Es ist Zeit, den moralischen Zeigefinger zu senken

Statt sich unangenehmen wirtschaftspolitischen Wahrheiten zu stellen, versucht sich die Europäische Union als Weltverbesserer und will dazu Unternehmen instrumentalisieren. Höchste Zeit für einen Richtungswechsel.

Unternehmerische Freiheit und ökonomische Offenheit wachstumsstarken Wirtschaftsräumen gegenüber: Das ist das bewährte Rezept, um aus ökonomisch schwierigen Zeiten zu gelangen. Dass wir uns in Österreich, in Deutschland, in Europa in solchen befinden, wird wohl niemand mehr bezweifeln – statt sich allerdings an marktwirtschaftlichen Grundsätzen als Garant für Freiheit, Wohlstand und soziale Sicherheit zu orientieren, feiert die Europäische Union offenbar hauptsächlich eine Lockerung der Subventionsregeln. Unser Wettbewerbsnachteil liegt aber nicht in einem Mangel an öffentlichen Geldern.

Die drei Säulen, auf die sich die EU lange verlassen hat, sind mehr als nur ins Wanken geraten: günstige und sichere Energieversorgung, gewinnbringende Exporte nach China und Asien sowie sicherheitspolitische Rückendeckung durch die USA. Statt sich diesen Wahrheiten zu stellen, etwa durch eine gemeinsame europäische Energiepolitik, die Vollendung der europäischen Kapitalmarktunion und die Stärkung (wirtschaftlicher) Beziehungen zu aufstrebenden Weltregionen, gibt die EU den weltverbessernden Oberlehrer. Das hätte kaum deutlicher werden können als durch die Lieferkettenregelung, die im letzten Anlauf zurecht verschoben wurde. Wortwörtlich kündigte die EU-Kommission an, per Gesetz „die Achtung der Menschenrechte in globalen Lieferketten“ verankern zu wollen. Zuständig dafür sollen europäische Unternehmen sein, die künftig offenbar EU-Gesetze in fernen Ländern durchsetzen müssen, weil sich die EU-Politik nicht in innere Angelegenheiten anderer Staaten einmischen kann. Sollte sie auch nicht – genauso wenig wie Unternehmen.

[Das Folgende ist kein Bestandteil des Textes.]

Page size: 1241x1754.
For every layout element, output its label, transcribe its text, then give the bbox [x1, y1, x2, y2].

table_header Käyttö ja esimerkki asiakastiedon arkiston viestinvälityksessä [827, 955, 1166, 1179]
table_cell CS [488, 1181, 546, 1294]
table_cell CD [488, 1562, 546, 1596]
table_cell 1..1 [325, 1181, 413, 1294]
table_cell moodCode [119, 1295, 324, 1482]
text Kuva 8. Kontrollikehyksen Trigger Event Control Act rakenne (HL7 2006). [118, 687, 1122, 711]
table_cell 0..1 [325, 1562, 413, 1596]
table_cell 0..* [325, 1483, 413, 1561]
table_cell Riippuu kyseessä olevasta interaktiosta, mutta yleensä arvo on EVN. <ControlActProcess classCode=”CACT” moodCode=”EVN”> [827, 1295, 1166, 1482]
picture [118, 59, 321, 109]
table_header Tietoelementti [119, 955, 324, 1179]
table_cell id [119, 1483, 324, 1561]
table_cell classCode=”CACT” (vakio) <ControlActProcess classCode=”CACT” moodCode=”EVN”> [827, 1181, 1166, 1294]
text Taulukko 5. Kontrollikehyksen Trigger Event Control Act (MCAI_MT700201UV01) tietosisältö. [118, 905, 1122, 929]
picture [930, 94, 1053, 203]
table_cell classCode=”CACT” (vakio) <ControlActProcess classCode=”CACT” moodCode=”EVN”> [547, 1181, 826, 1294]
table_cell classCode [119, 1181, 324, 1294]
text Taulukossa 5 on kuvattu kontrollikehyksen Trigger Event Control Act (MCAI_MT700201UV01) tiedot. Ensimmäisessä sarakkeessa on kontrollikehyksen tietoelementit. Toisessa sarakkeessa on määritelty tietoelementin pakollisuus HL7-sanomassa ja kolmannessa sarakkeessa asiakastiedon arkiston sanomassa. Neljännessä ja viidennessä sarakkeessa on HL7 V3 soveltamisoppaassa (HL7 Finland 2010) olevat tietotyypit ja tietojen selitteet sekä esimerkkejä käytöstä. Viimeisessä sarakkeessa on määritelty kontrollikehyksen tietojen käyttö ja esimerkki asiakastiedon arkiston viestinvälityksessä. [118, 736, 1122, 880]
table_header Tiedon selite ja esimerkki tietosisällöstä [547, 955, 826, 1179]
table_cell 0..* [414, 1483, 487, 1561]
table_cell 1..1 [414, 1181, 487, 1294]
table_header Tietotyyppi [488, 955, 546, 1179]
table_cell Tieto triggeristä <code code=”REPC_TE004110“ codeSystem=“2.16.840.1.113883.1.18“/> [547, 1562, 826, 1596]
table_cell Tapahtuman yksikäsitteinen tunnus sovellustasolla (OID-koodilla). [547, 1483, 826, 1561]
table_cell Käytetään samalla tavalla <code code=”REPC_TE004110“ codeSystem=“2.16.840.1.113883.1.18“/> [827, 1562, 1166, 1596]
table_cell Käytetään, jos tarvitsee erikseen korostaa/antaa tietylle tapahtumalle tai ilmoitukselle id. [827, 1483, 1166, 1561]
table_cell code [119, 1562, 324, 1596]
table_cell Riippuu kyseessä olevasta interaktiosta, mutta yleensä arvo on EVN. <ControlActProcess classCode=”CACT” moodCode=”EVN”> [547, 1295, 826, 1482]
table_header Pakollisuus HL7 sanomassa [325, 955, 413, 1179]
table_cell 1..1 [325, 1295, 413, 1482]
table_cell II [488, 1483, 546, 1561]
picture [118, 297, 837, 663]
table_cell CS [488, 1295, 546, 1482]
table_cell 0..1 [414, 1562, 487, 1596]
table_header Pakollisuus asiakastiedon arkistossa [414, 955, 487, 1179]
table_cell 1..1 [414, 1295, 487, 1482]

Während die USA und China mit unterschiedlichen, aber höchst wirksamen Mitteln um die Führungsrolle in allen wesentlichen Bereichen der Weltwirtschaft ringen, zieht die EU den Wirtschaftsstandort Europa mit besten Vorsätzen in die Bedeutungslosigkeit. Dass jene europäischen Unternehmen, die es kraft ihrer internationalen Produktionsstandorte können, dann woanders investieren, liegt auf der Hand und passiert längst – ohne darüber besonders laut zu sprechen. Es ist Zeit, den moralischen Zeigefinger auf der Weltbühne einzufahren und einen wirtschaftspolitischen Kurs einzuschlagen, der Europa wieder auf ökonomische Augenhöhe bringt: regulatorische Belastungen abbauen, in Innovation investieren und globale Partnerschaften stärken. Die EU steht wirtschafts- und sicherheitspolitisch an der Kippe – dabei ist die wirtschaftliche Kraft die größte und letzte verbliebene Stärke des kleinteiligen Europas. Es ist Zeit für eine Weichenstellung, die die EU diesem Anspruch wieder gerecht werden lässt.